Lorenzo Haili, “Ercole e Ciclope”, legno intagliato, dorato e parzialmente dipinto, ultimo decennio XVII secolo
Le due statue sono state individuate nel 2007 presso la mostra di antiquariato di Palazzo Corsini a Firenze come pregevoli opere del trentino Lorenzo Haili. Le connotano il consueto dinamismo della composizione, il retaggio nordico nel panneggio a pieghe spezzate, la resa anatomica dei corpi, la caratteristica fisionomia dei volti ma, anche, la posa teatrale e scenografica dei personaggi, identificabili come Ercole, con la clava e la pelle di leone, e un Ciclope, con il martello da fucina. La coppia, in legno intagliato, dorato e parzialmente dipinto, con effetto simile alle sculture rinascimentali in bronzo dorato, è datata all’ultimo decennio del XVII secolo, quando il linguaggio di Haili, attivo nel ducato parmense come scultore di corte di Ranuccio Farnese, si arricchisce di suggestioni del Barocco romano, evidenti negli atteggiamenti enfatici delle due figure. Le due opere, studiate da Luciana Giacomelli, sono state restaurate da Antonello Pandolfo. Leaccurate indagini diagnostiche preliminari hanno evidenziato tra l’altro i segni di precedenti interventi conservativi. L’intervento di restauro, dopo le fasi di consolidamento e pulitura, è culminato nella reintegrazione plastica e cromatica delle lacune inclusa l’applicazione a “missione” di foglia d’oro zecchino. Per ristabilire le proporzioni originali tra le due sculture, alla base della statua di Ercole è stato collocato un nuovo listello perimetrale in legno di abete, simile a quello del Ciclope.

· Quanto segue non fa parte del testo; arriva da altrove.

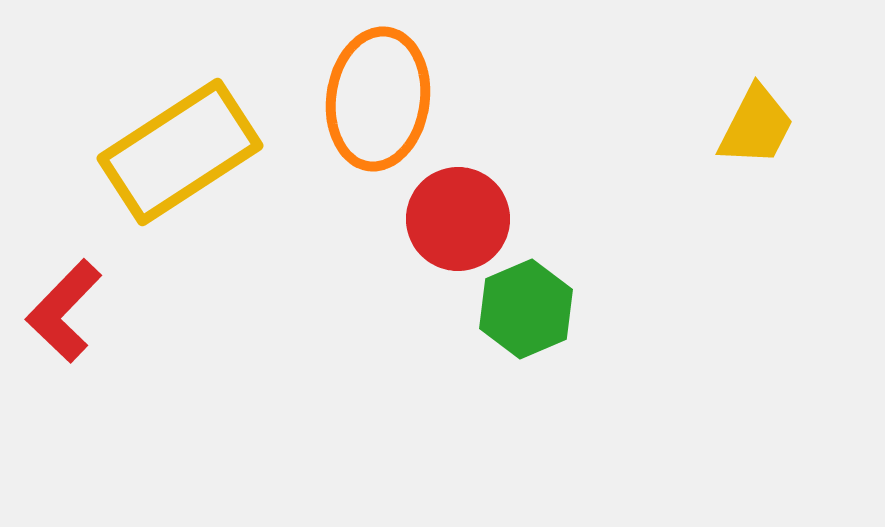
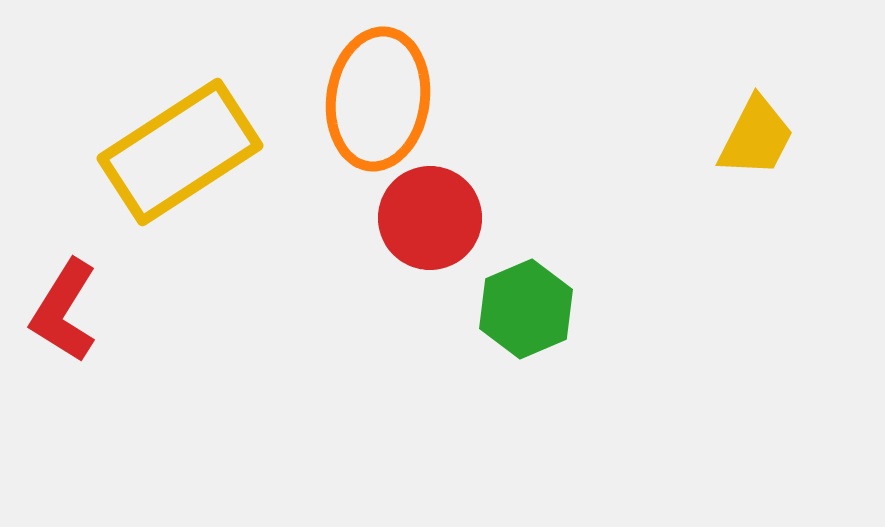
yellow trapezoid: moved 11 px down
red circle: moved 28 px left, 1 px up
red L-shape: rotated 12 degrees counterclockwise
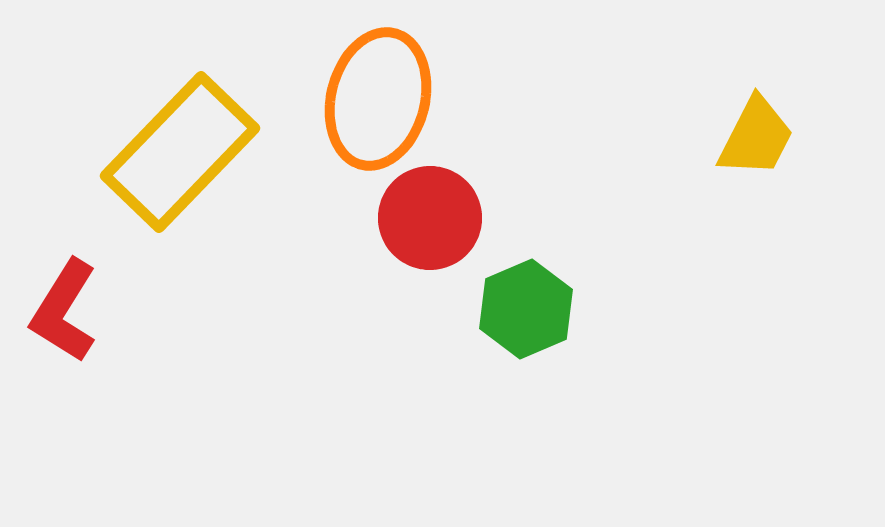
orange ellipse: rotated 6 degrees clockwise
yellow rectangle: rotated 13 degrees counterclockwise
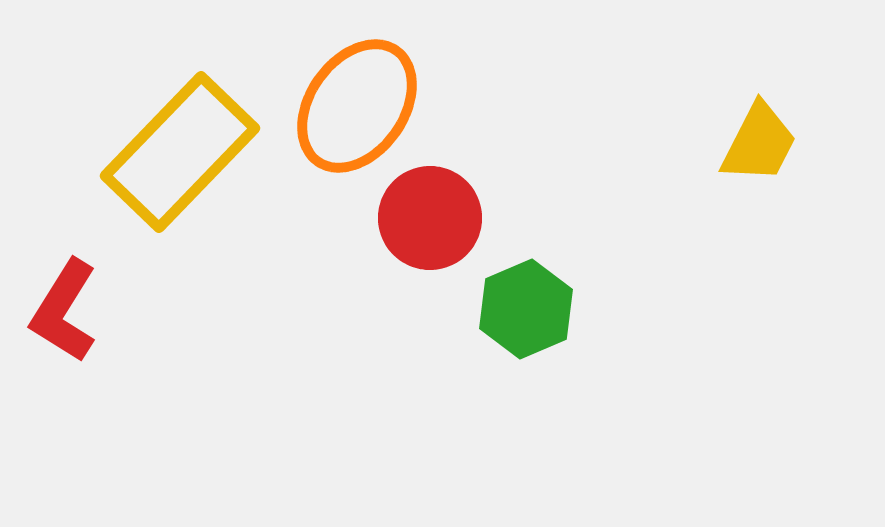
orange ellipse: moved 21 px left, 7 px down; rotated 21 degrees clockwise
yellow trapezoid: moved 3 px right, 6 px down
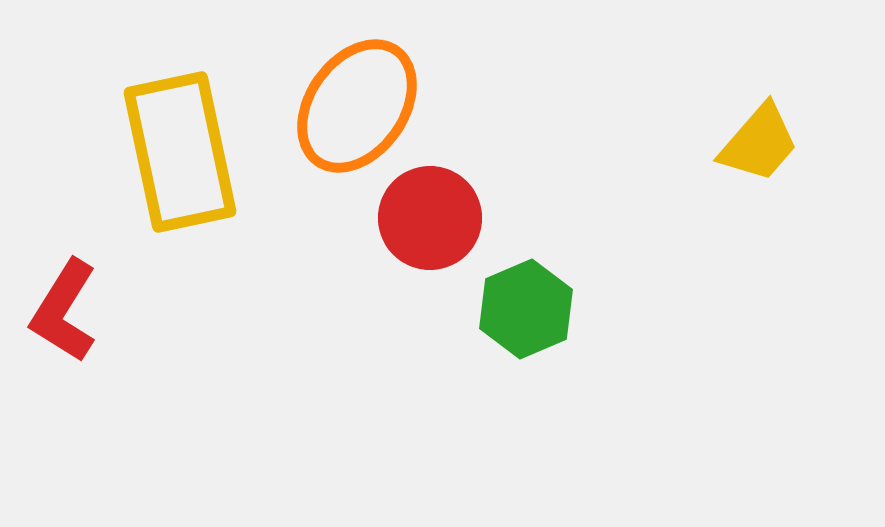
yellow trapezoid: rotated 14 degrees clockwise
yellow rectangle: rotated 56 degrees counterclockwise
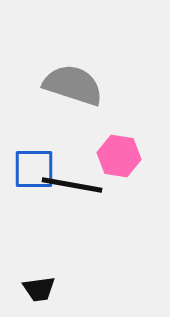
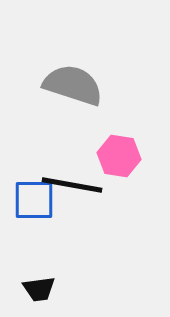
blue square: moved 31 px down
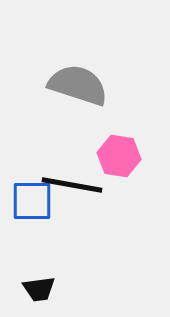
gray semicircle: moved 5 px right
blue square: moved 2 px left, 1 px down
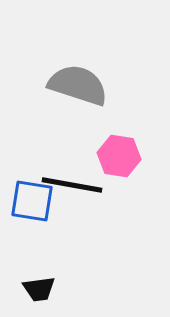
blue square: rotated 9 degrees clockwise
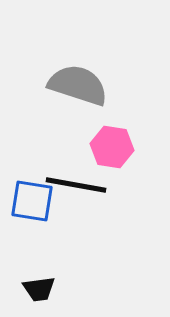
pink hexagon: moved 7 px left, 9 px up
black line: moved 4 px right
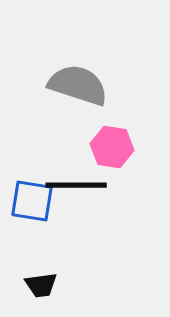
black line: rotated 10 degrees counterclockwise
black trapezoid: moved 2 px right, 4 px up
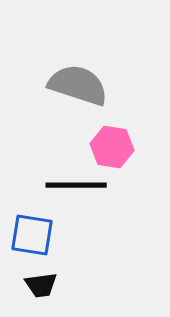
blue square: moved 34 px down
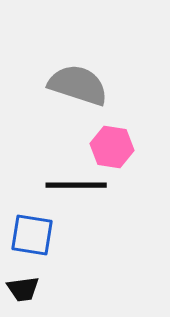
black trapezoid: moved 18 px left, 4 px down
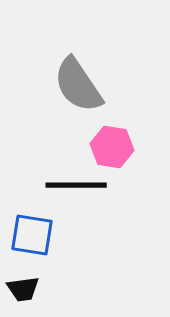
gray semicircle: rotated 142 degrees counterclockwise
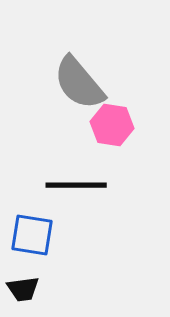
gray semicircle: moved 1 px right, 2 px up; rotated 6 degrees counterclockwise
pink hexagon: moved 22 px up
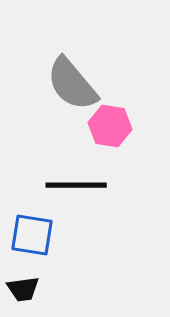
gray semicircle: moved 7 px left, 1 px down
pink hexagon: moved 2 px left, 1 px down
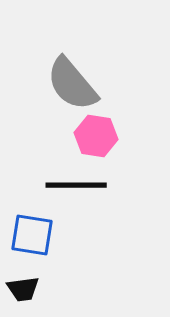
pink hexagon: moved 14 px left, 10 px down
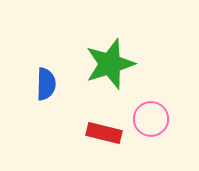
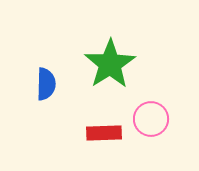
green star: rotated 15 degrees counterclockwise
red rectangle: rotated 16 degrees counterclockwise
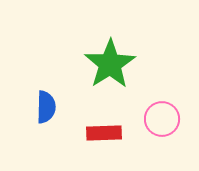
blue semicircle: moved 23 px down
pink circle: moved 11 px right
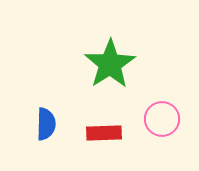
blue semicircle: moved 17 px down
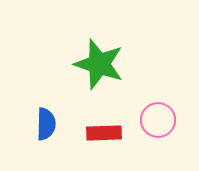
green star: moved 11 px left; rotated 21 degrees counterclockwise
pink circle: moved 4 px left, 1 px down
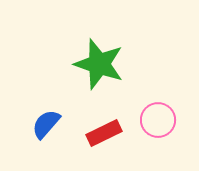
blue semicircle: rotated 140 degrees counterclockwise
red rectangle: rotated 24 degrees counterclockwise
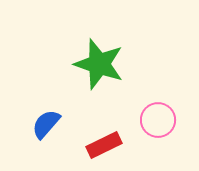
red rectangle: moved 12 px down
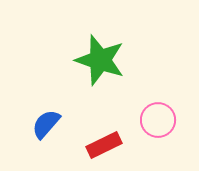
green star: moved 1 px right, 4 px up
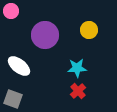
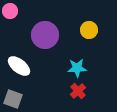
pink circle: moved 1 px left
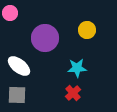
pink circle: moved 2 px down
yellow circle: moved 2 px left
purple circle: moved 3 px down
red cross: moved 5 px left, 2 px down
gray square: moved 4 px right, 4 px up; rotated 18 degrees counterclockwise
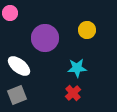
gray square: rotated 24 degrees counterclockwise
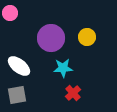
yellow circle: moved 7 px down
purple circle: moved 6 px right
cyan star: moved 14 px left
gray square: rotated 12 degrees clockwise
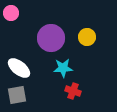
pink circle: moved 1 px right
white ellipse: moved 2 px down
red cross: moved 2 px up; rotated 28 degrees counterclockwise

Ignoto pittore del XVIII secolo, “Martirio di Santa Caterina d’Alessandria”, olio su rame, metà del XVIII secolo; Manifattura tedesca (Augsburg?),”Cornice ottagonale”, legno ebanizzato, rame dorato, bronzo fuso, dorato e cesellato, lamina d’argento, fine secolo XVII
Dalla collezione Wolkenstein, la cui acquisizione si è conclusa nel 2009, provengono 4 tondi ad olio su rame dipinti tra il XVII e il XVIII secolo. Nella serie, analizzata da Michelangelo Lupo, fa spicco la scena del martirio di Santa Caterina, maggiore per dimensioni e attribuibile ad un pittore più maturo, già pienamente settecentesco, avvicinato ai modi ai modi del pittore marchigiano Sebastiano Ceccarini. Il dipinto raffigura il momento in cui un fulmine distrugge la ruota dentata che avrebbe straziato le carni della martire, perseguitata dall’imperatore Massenzio. La figura della santa, molto venerata, si collega anche alle vicende genealogiche della committenza. Il nome Caterina, infatti, ricorre più volte nella casata Wolkenstein tra Seicento e Settecento. Il conte Gaudenzio Fortunato (1629-1693), in particolare, doveva la sua fortuna alla zia Caterina Casati Stampa nata Altemps, marchesa di Soncino, della quale acquisì la ricca eredità fedecommissaria istituita nel 1654.
I dipinti sono inseriti in cornici ottagonali di manifattura tedesca realizzate a fine Seicento. La scena del “Martirio”, senz’altro successiva, è stata adattata all’incorniciatura e ne rimane parzialmente nascosta. La decorazione, particolarmente ricca, manca di interi elementi figurati che non è stato possibile risarcire in fase di restauro. L’intervento, eseguito da Roberto Perini e Maria Luisa Tomasi, ha comportato lo smontaggio del manufatto e il trattamento differenziato dei diversi elementi con le sostanze di pulitura più adatte ad ogni singolo pezzo e materiale.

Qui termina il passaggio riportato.